Thinking with Sound: Audio Chain-of-Thought Enables Multimodal Reasoning in Large Audio-Language Models
This addresses robustness issues in audio understanding systems for applications like speech translation and audio Q&A, representing a novel method for a known bottleneck rather than a foundational advance.
The paper tackles the problem of large audio-language models struggling with challenging audio reasoning tasks in complex acoustic scenarios by introducing Thinking-with-Sound, a framework that enables audio chain-of-thought reasoning. It results in substantial robustness improvements, with small models gaining 24.73% absolute accuracy and larger models up to 36.61% on a new benchmark.
Recent Large Audio-Language Models (LALMs) have shown strong performance on various audio understanding tasks such as speech translation and Audio Q\&A. However, they exhibit significant limitations on challenging audio reasoning tasks in complex acoustic scenarios. These situations would greatly benefit from the use of acoustic tools like noise suppression, source separation, and precise temporal alignment, but current LALMs lack access to such tools. To address this limitation, we introduce Thinking-with-Sound (TwS), a framework that equips LALMs with Audio CoT by combining linguistic reasoning with on-the-fly audio-domain analysis.
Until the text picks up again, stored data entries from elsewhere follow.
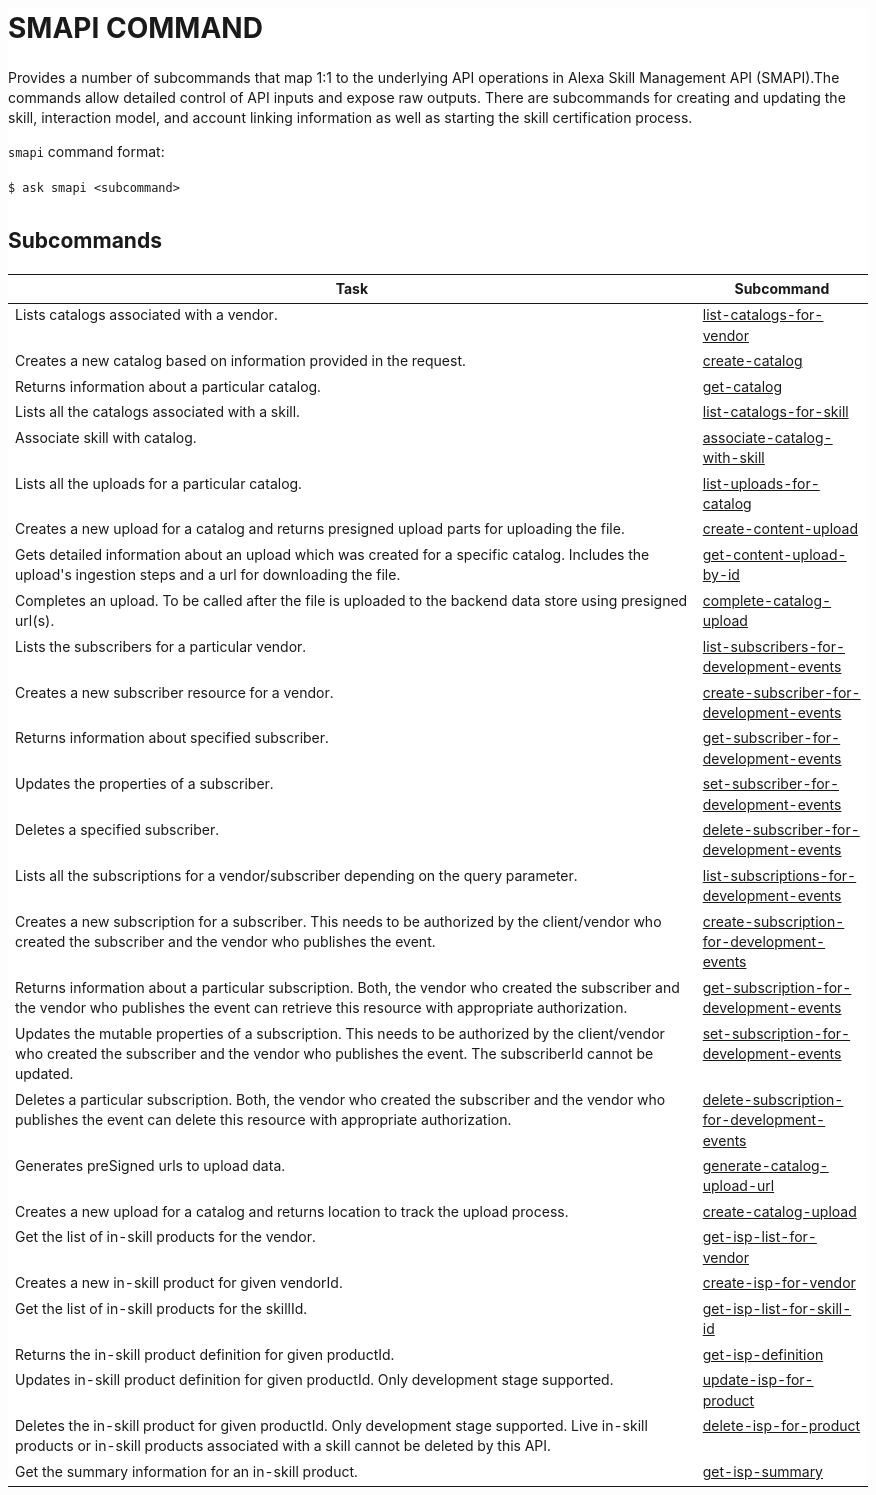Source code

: # SMAPI COMMAND

Provides a number of subcommands that map 1:1 to the underlying API operations in Alexa Skill Management API (SMAPI).The commands allow detailed control of API inputs and expose raw outputs. There are subcommands for creating and updating the skill, interaction model, and account linking information as well as starting the skill certification process.

`smapi` command format:

`$ ask smapi <subcommand> `

## Subcommands

| Task  | Subcommand |
|---|---|
| Lists catalogs associated with a vendor. | [list-catalogs-for-vendor](#list-catalogs-for-vendor) |
| Creates a new catalog based on information provided in the request. | [create-catalog](#create-catalog) |
| Returns information about a particular catalog. | [get-catalog](#get-catalog) |
| Lists all the catalogs associated with a skill. | [list-catalogs-for-skill](#list-catalogs-for-skill) |
| Associate skill with catalog. | [associate-catalog-with-skill](#associate-catalog-with-skill) |
| Lists all the uploads for a particular catalog. | [list-uploads-for-catalog](#list-uploads-for-catalog) |
| Creates a new upload for a catalog and returns presigned upload parts for uploading the file. | [create-content-upload](#create-content-upload) |
| Gets detailed information about an upload which was created for a specific catalog. Includes the upload's ingestion steps and a url for downloading the file. | [get-content-upload-by-id](#get-content-upload-by-id) |
| Completes an upload. To be called after the file is uploaded to the backend data store using presigned url(s). | [complete-catalog-upload](#complete-catalog-upload) |
| Lists the subscribers for a particular vendor. | [list-subscribers-for-development-events](#list-subscribers-for-development-events) |
| Creates a new subscriber resource for a vendor. | [create-subscriber-for-development-events](#create-subscriber-for-development-events) |
| Returns information about specified subscriber. | [get-subscriber-for-development-events](#get-subscriber-for-development-events) |
| Updates the properties of a subscriber. | [set-subscriber-for-development-events](#set-subscriber-for-development-events) |
| Deletes a specified subscriber. | [delete-subscriber-for-development-events](#delete-subscriber-for-development-events) |
| Lists all the subscriptions for a vendor/subscriber depending on the query parameter. | [list-subscriptions-for-development-events](#list-subscriptions-for-development-events) |
| Creates a new subscription for a subscriber. This needs to be authorized by the client/vendor who created the subscriber and the vendor who publishes the event. | [create-subscription-for-development-events](#create-subscription-for-development-events) |
| Returns information about a particular subscription. Both, the vendor who created the subscriber and the vendor who publishes the event can retrieve this resource with appropriate authorization. | [get-subscription-for-development-events](#get-subscription-for-development-events) |
| Updates the mutable properties of a subscription. This needs to be authorized by the client/vendor who created the subscriber and the vendor who publishes the event. The subscriberId cannot be updated. | [set-subscription-for-development-events](#set-subscription-for-development-events) |
| Deletes a particular subscription. Both, the vendor who created the subscriber and the vendor who publishes the event can delete this resource with appropriate authorization. | [delete-subscription-for-development-events](#delete-subscription-for-development-events) |
| Generates preSigned urls to upload data. | [generate-catalog-upload-url](#generate-catalog-upload-url) |
| Creates a new upload for a catalog and returns location to track the upload process. | [create-catalog-upload](#create-catalog-upload) |
| Get the list of in-skill products for the vendor. | [get-isp-list-for-vendor](#get-isp-list-for-vendor) |
| Creates a new in-skill product for given vendorId. | [create-isp-for-vendor](#create-isp-for-vendor) |
| Get the list of in-skill products for the skillId. | [get-isp-list-for-skill-id](#get-isp-list-for-skill-id) |
| Returns the in-skill product definition for given productId. | [get-isp-definition](#get-isp-definition) |
| Updates in-skill product definition for given productId. Only development stage supported. | [update-isp-for-product](#update-isp-for-product) |
| Deletes the in-skill product for given productId. Only development stage supported. Live in-skill products or in-skill products associated with a skill cannot be deleted by this API. | [delete-isp-for-product](#delete-isp-for-product) |
| Get the summary information for an in-skill product. | [get-isp-summary](#get-isp-summary) |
Unlike existing approaches that treat audio as static input, TwS enables models to actively think with audio signals, performing numerical analysis and digital manipulation through multimodal reasoning. To evaluate this approach, we construct MELD-Hard1k, a new robustness benchmark created by introducing various acoustic perturbations. Experiments reveal that state-of-the-art LALMs suffer dramatic performance degradation on MELD-Hard1k, with accuracy dropping by more than $50\%$ compared to clean audio. TwS achieves substantial improvements in robustness, demonstrating both effectiveness and scalability: small models gain $24.73\%$ absolute accuracy, with improvements scaling consistently up to $36.61\%$ for larger models. Our findings demonstrate that Audio CoT can significantly enhance robustness without retraining, opening new directions for developing more robust audio understanding systems.